Thursday, November 16, 2006

The Science Fact of Sleep

After work today I walked up to the Yale Peabody Museum (the school-affiliated natural history museum) to hear a lecture given by a guy by the name of Robert Stickgold. He's a Harvard professor who does sleep research. A good, accessible lecture: articulate & shaded with that professorial kind of wit.

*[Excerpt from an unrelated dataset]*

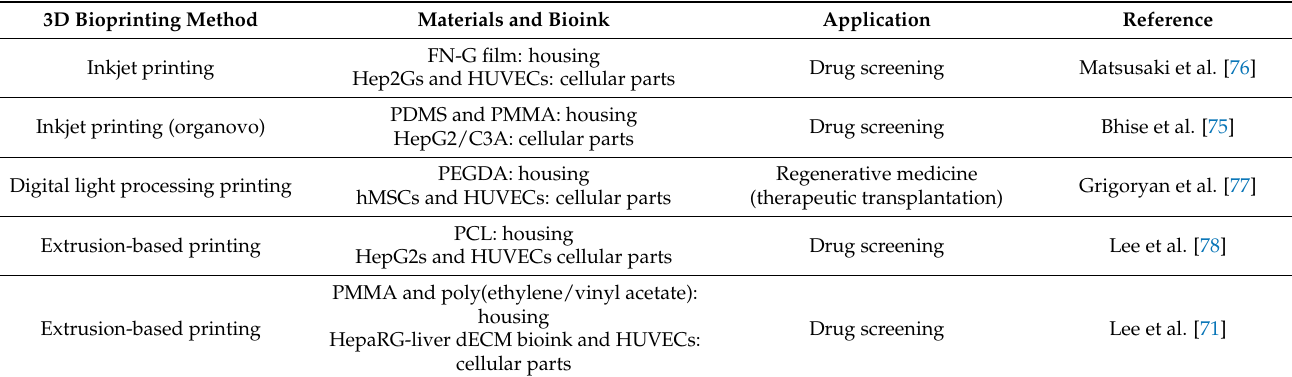
Table 2. Three-dimensional-bioprinted liver-on-chip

Sleep science is fascinating stuff, especially because not much research has been possible until recently, and very little is known about it still. One of Stickgold's powerpoint slides was headed "Early Theories (c. 1997)," which tells you something. From his talk it sounds like there's a coalescing sense of what sleep does to some extent, but not of how it does that. One thing I didn't know about previously is an apparent connection between sleep and quality of memory formation: some experimental evidence indicates a connection between a night's sleep and facility with learned tasks learned beforehand (word list memorization, simple mechanical tasks), and Stickgold also thinks from some of his other work that the brain is consolidating associations between concepts as well as doing some kind of problem solving work. As he says, every culture seems to have the concept of solving a problem by sleeping on it.

Sleep deprivation causes big problems with hormone regulation and other physiological processes. It's been known for a while that extreme sleep deprivation (from adult onset of congenital inability) causes death, but it's not clear why exactly that is. Stickgold's broad-stroke evolutionary explanation of sleep in general is that it's developed to provide an optimum environment for these complex biological functions.

You can watch him online in a not very elucidating but still kind of snazzy discussion with Michel Gondry, or read this six-year-old account of his experiment involving amnesiacs dreaming about Tetris. (Okay, mostly grad students, but some amnesiacs too.)